| Auszug |
Tenor
Die sofortige Beschwerde gegen den Beschluß des 16. Zivilsenats des Kammergerichts in Berlin als Senat für Familiensachen vom 6. Juli 1998 wird auf Kosten der Beklagten zu 1 zurückgewiesen.
Beschwerdewert: 7.420 DM.
Gründe
I.
Durch Urteil des Familiengerichts wurde auf die Abänderungsklage des Klägers dessen Verpflichtung, der Beklagten zu 1 (nachstehend: Beklagte) nachehelichen Unterhalt in Höhe von monatlich 520 DM zu zahlen, dahin abgeändert, daß diese Verpflichtung mit dem 25. Juni 1997 entfiel. Zugleich wurde die Beklagte auf weiteren Antrag des Klägers verurteilt, durch Übersendung der von ihr unterzeichneten Anlage U zur Einkommensteuererklärung 1996 ihre Zustimmung dazu zu erklären, daß der Kläger die an sie geleisteten Unterhaltszahlungen von seinem zu versteuernden Einkommen absetze.
Mit am 12. Januar 1998 eingegangenem Schriftsatz vom selben Tage beantragte die Beklagte Prozeßkostenhilfe für die Berufung gegen dieses ihr am 12. Dezember 1997 zugestellte Urteil.

| Probier es |
Gib aus dem Auszug den Abschnitt wörtlich wieder, der mit „Mit am 12. Januar“ beginnt und mit „1997 zugestellte Urteil.“ endet.

| Vorgegebene Daten |
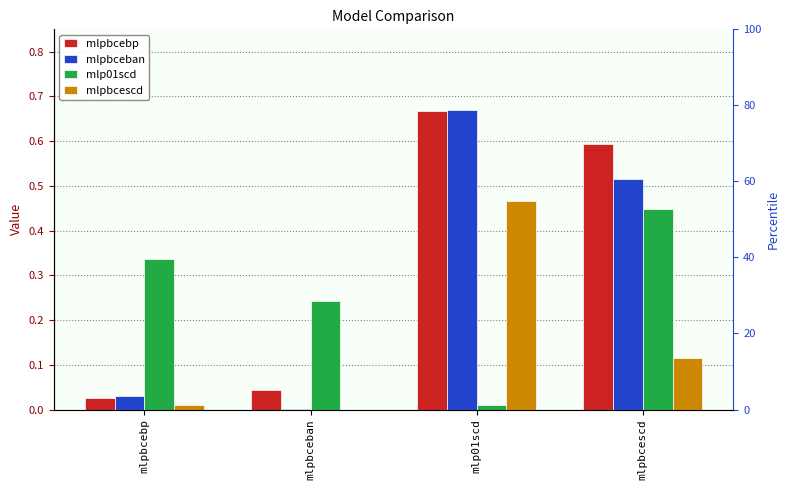

List the series in order of their overall mean, highest first.

mlpbcebp, mlpbceban, mlp01scd, mlpbcescd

| Deine Antwort |
Mit am 12. Januar 1998 eingegangenem Schriftsatz vom selben Tage beantragte die Beklagte Prozeßkostenhilfe für die Berufung gegen dieses ihr am 12. Dezember 1997 zugestellte Urteil.